**WHAT TO DO:**
Without the pictures, repeat the listing character for character.

**RECORDS TO USE:**
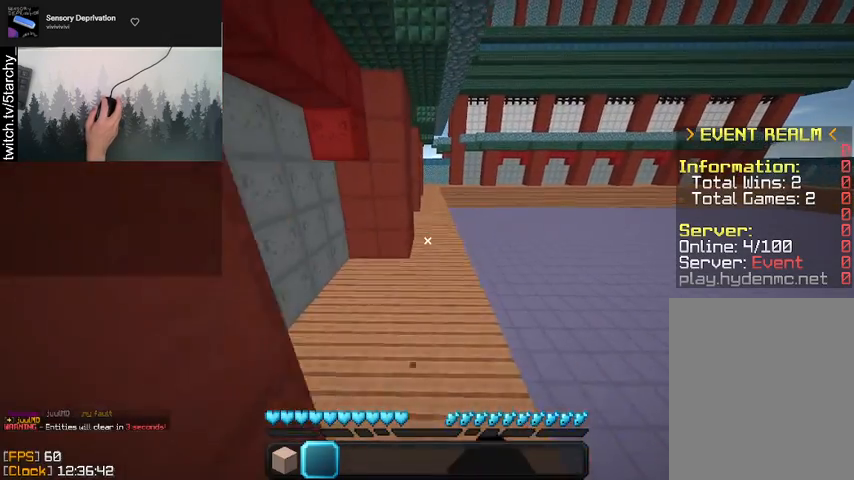
{"keys": ["space", "w"], "mouse": [], "events": [[33, "mouse_left", "up"], [133, "mouse_left", "down"], [233, "mouse_left", "up"], [333, "mouse_left", "down"], [433, "mouse_left", "up"]]}
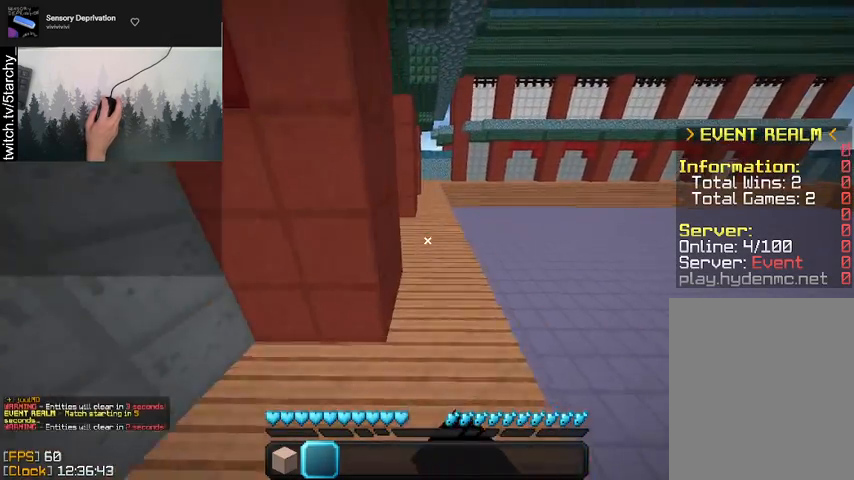
{"keys": [], "mouse": [], "events": [[100, "space", "up"], [100, "w", "up"]]}
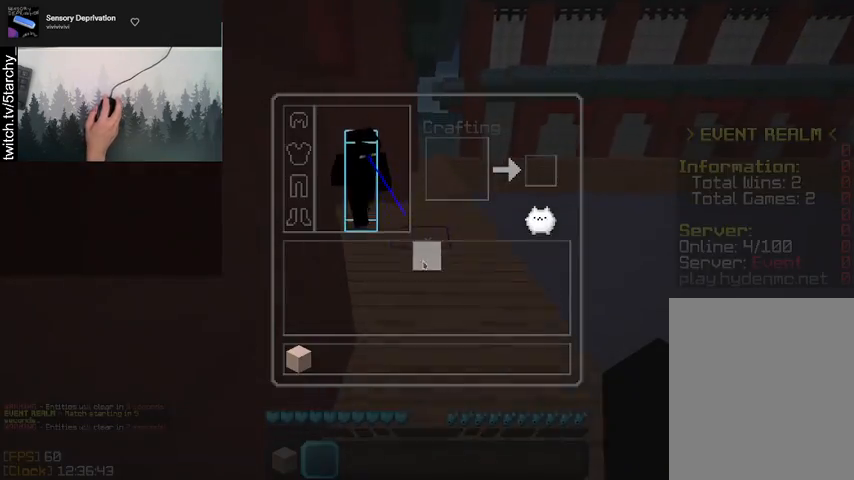
{"keys": [], "mouse": [], "events": []}
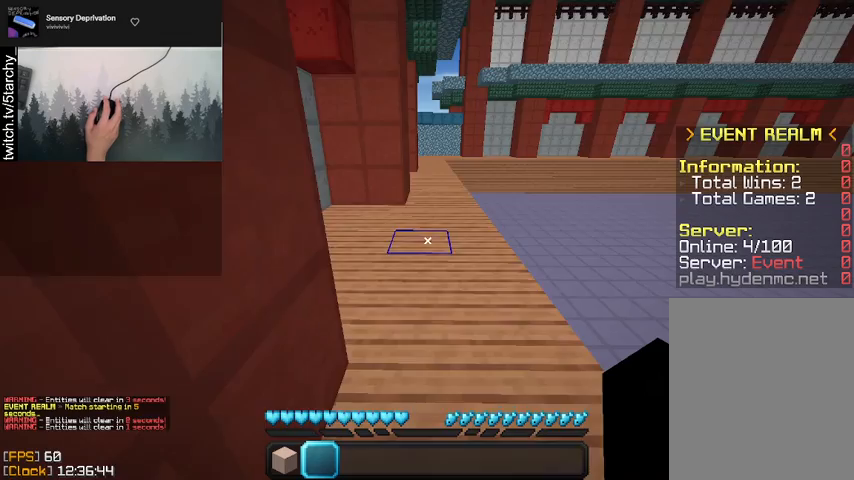
{"keys": ["space", "w"], "mouse": [], "events": [[33, "w", "down"], [300, "space", "down"]]}
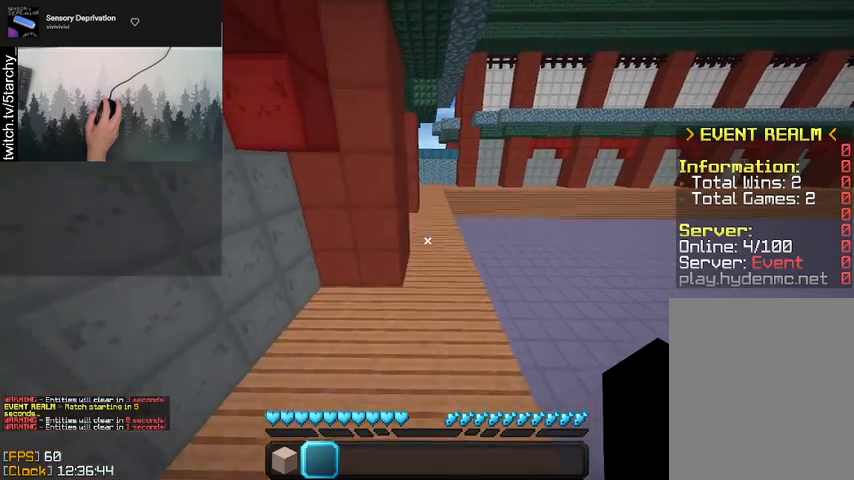
{"keys": ["space", "w"], "mouse": [], "events": [[33, "space", "up"], [300, "space", "down"]]}
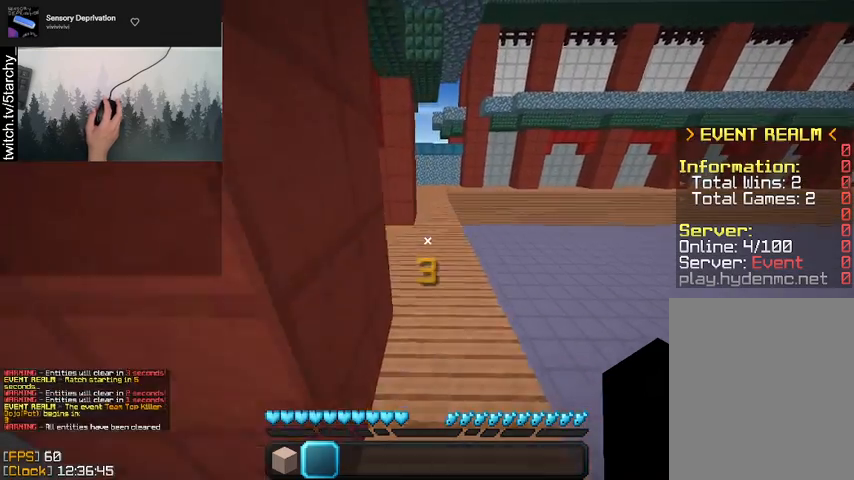
{"keys": ["space", "w"], "mouse": [], "events": []}
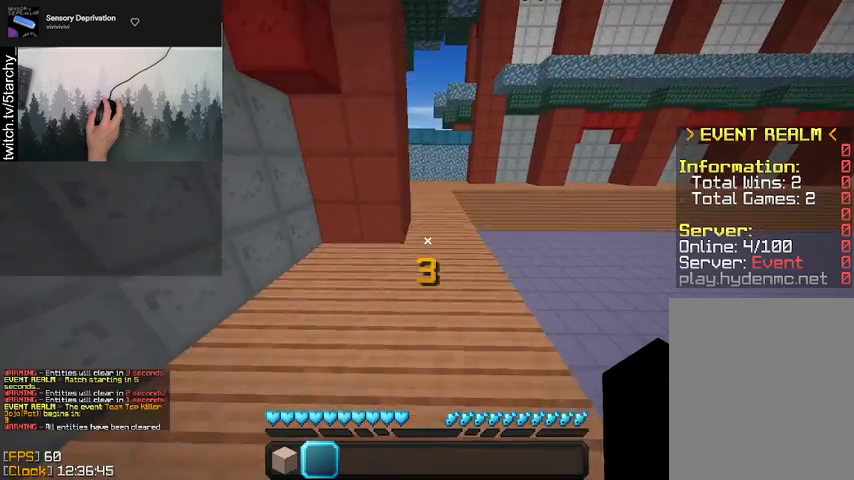
{"keys": ["space", "w"], "mouse": [], "events": [[33, "mouse_left", "down"], [100, "mouse_left", "up"], [167, "mouse_left", "down"], [233, "space", "up"], [300, "mouse_left", "up"], [333, "space", "down"], [367, "mouse_left", "down"], [467, "mouse_left", "up"]]}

**SOLUTION TO THE EXERCISE:**
{"keys": ["space", "w"], "mouse": [], "events": [[33, "mouse_left", "up"], [133, "mouse_left", "down"], [233, "mouse_left", "up"], [333, "mouse_left", "down"], [433, "mouse_left", "up"]]}
{"keys": [], "mouse": [], "events": [[100, "space", "up"], [100, "w", "up"]]}
{"keys": [], "mouse": [], "events": []}
{"keys": ["space", "w"], "mouse": [], "events": [[33, "w", "down"], [300, "space", "down"]]}
{"keys": ["space", "w"], "mouse": [], "events": [[33, "space", "up"], [300, "space", "down"]]}
{"keys": ["space", "w"], "mouse": [], "events": []}
{"keys": ["space", "w"], "mouse": [], "events": [[33, "mouse_left", "down"], [100, "mouse_left", "up"], [167, "mouse_left", "down"], [233, "space", "up"], [300, "mouse_left", "up"], [333, "space", "down"], [367, "mouse_left", "down"], [467, "mouse_left", "up"]]}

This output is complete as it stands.